Jewish worship was liturgical. There was a specific order of service to be followed, and deviation from that order of service was a serious matter (as Aaron’s sons Nadab and Abihu quickly discovered) (Le 10:1-2). The twice daily sacrifices were accompanied by choirs singing psalms, and accompanied by instruments (2 Chron 5:12-14).
A remarkable continuity of worship practice exists between the Old Testament and the New, between Jewish worship and that of Christians. It is clear from the book of Acts that the earliest Christians were “continuing daily with one accord in the temple, and breaking bread from house to house” (Acts 2:46). Moreover, the lame man was healed as “Peter and John about to go into the temple” (Acts 3:3). And again, Luke says of the early church, that “were all with one accord in Solomon’s porch” (Acts 5:12). After the apostles were miraculously released from prison, the report was made to the “captain of the temple and the chief priests”: “Behold, the men whom ye put in prison are standing in the temple, and teaching the people” (Acts 5:25). After they had been beaten and released, it is said of the apostles: “And daily in the temple, and in every house, they ceased not to teach and preach Jesus Christ” (Acts 5:42).

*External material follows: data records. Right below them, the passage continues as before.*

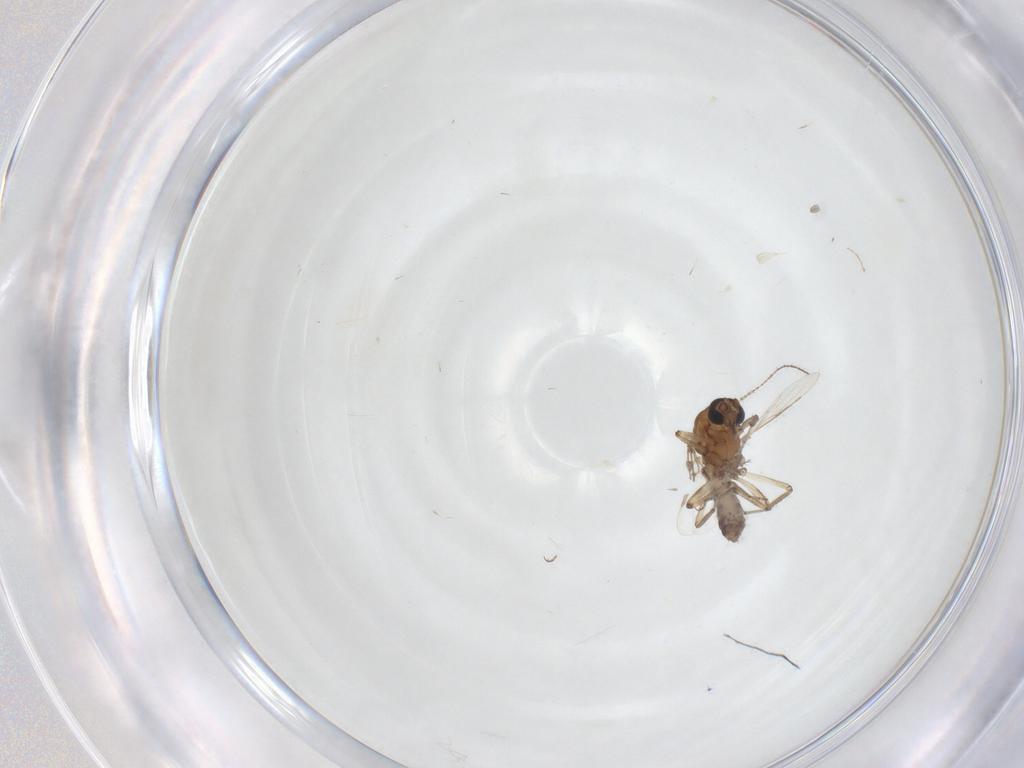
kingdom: Animalia
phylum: Arthropoda
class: Insecta
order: Diptera
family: Ceratopogonidae
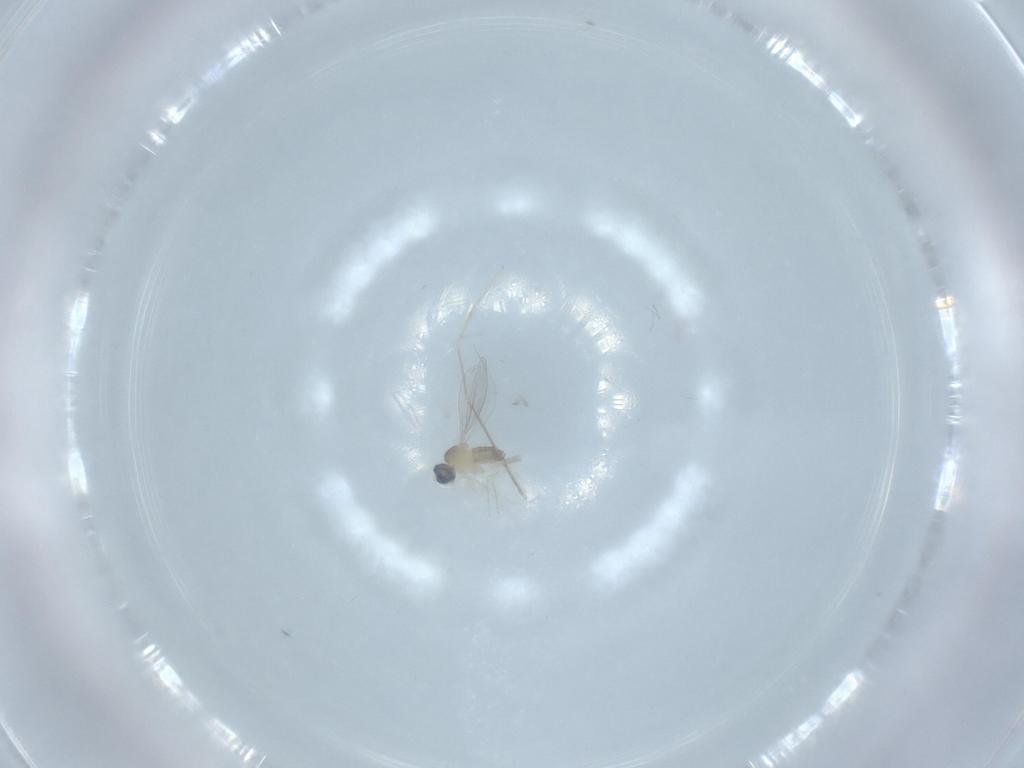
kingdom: Animalia
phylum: Arthropoda
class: Insecta
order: Diptera
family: Cecidomyiidae
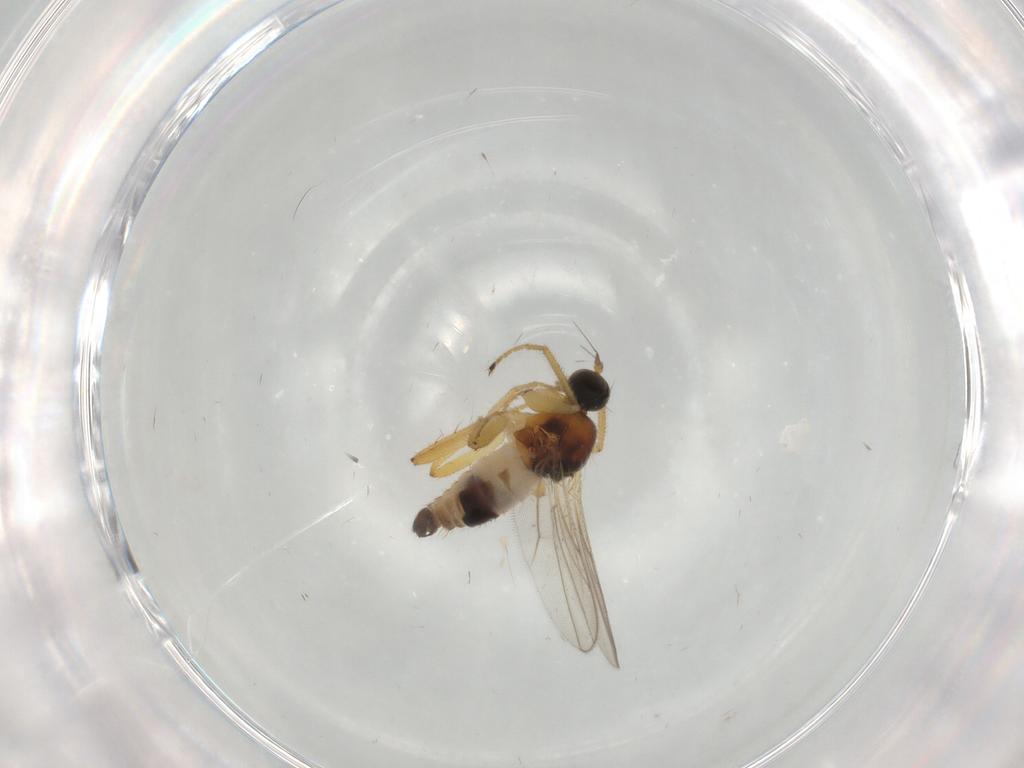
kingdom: Animalia
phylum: Arthropoda
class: Insecta
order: Diptera
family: Hybotidae
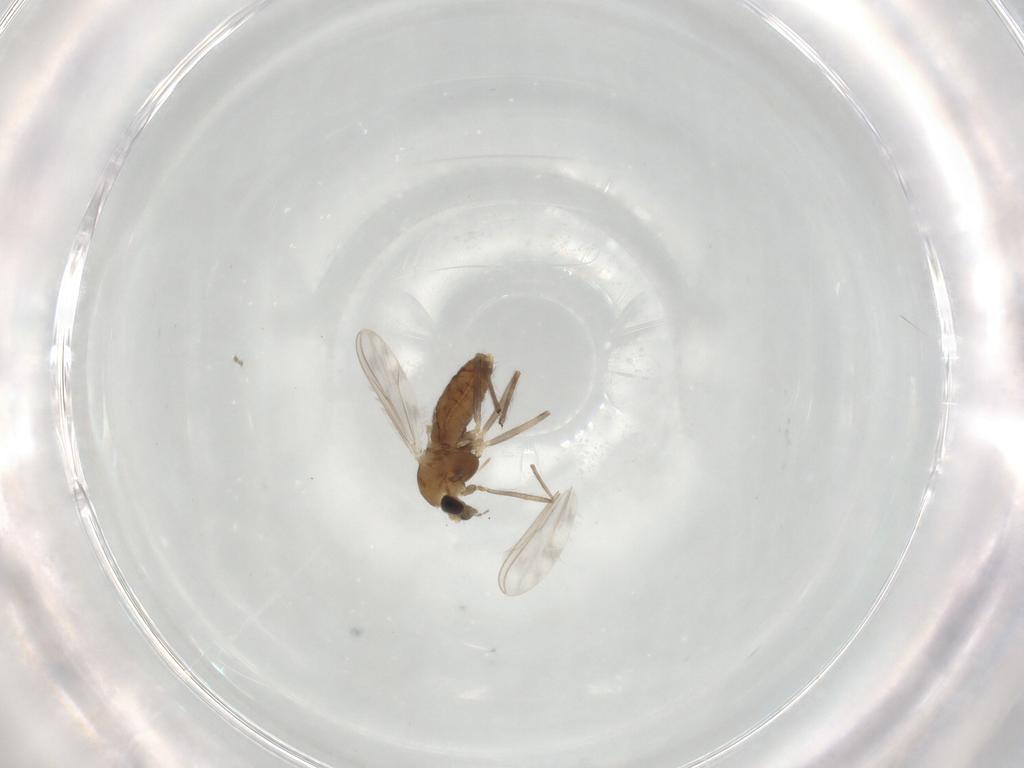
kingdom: Animalia
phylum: Arthropoda
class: Insecta
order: Diptera
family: Chironomidae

Following the Babylonian captivity (and perhaps even before then), the Jews had two centers of worship. The most important center of worship was Jerusalem, which was were the temple was, and were the twice daily sacrifices were held. But those who could not be present at the temple gathered at the synagogue, which had its own liturgical style. This was the center of worship for the diaspora, and was where Paul went first on his missionary journeys (Acts 13:14-15; 14:1; 17:1-3; 18:4-6). Even in the book of Acts, it is clear that there was a particular order of worship, with an exhortation following the reading of the law and the prophets. W. O. E. Oesterley, in his book “The Jewish Background of the Christian Liturgy”, writes that basic form of Jewish Liturgy was 1) the reading of Scripture, and 2) prayer. The reading of Scripture included some sort of homily or exhortation; the prayers were varied in form, but followed an over all structure. The prayers tended to focus more on praise, thanksgiving, and confession of sins; intercessory prayers and supplications were secondary. The singing of psalms was interspersed throughout the services, binding the individual elements of the service together.

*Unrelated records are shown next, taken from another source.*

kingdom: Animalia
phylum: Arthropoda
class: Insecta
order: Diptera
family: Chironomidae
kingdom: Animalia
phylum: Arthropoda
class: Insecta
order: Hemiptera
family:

The apostles, those with them in the upper room, and the converts following the feast of Pentecost were all Jews, and all familiar with liturgical worship. They continued in that worship in the temple, but also went from house to house celebrating the eucharist. It would be quite unexpected for Jews, used to liturgical worship, to conduct their services in any other way.
Gabe Martini, in his “On Behalf of All” blog, notes how church architecture has followed, and continues to follow, the architectural model bequeathed to us from the Jews. There is a remarkable continuity of worship between the Old and New Testaments.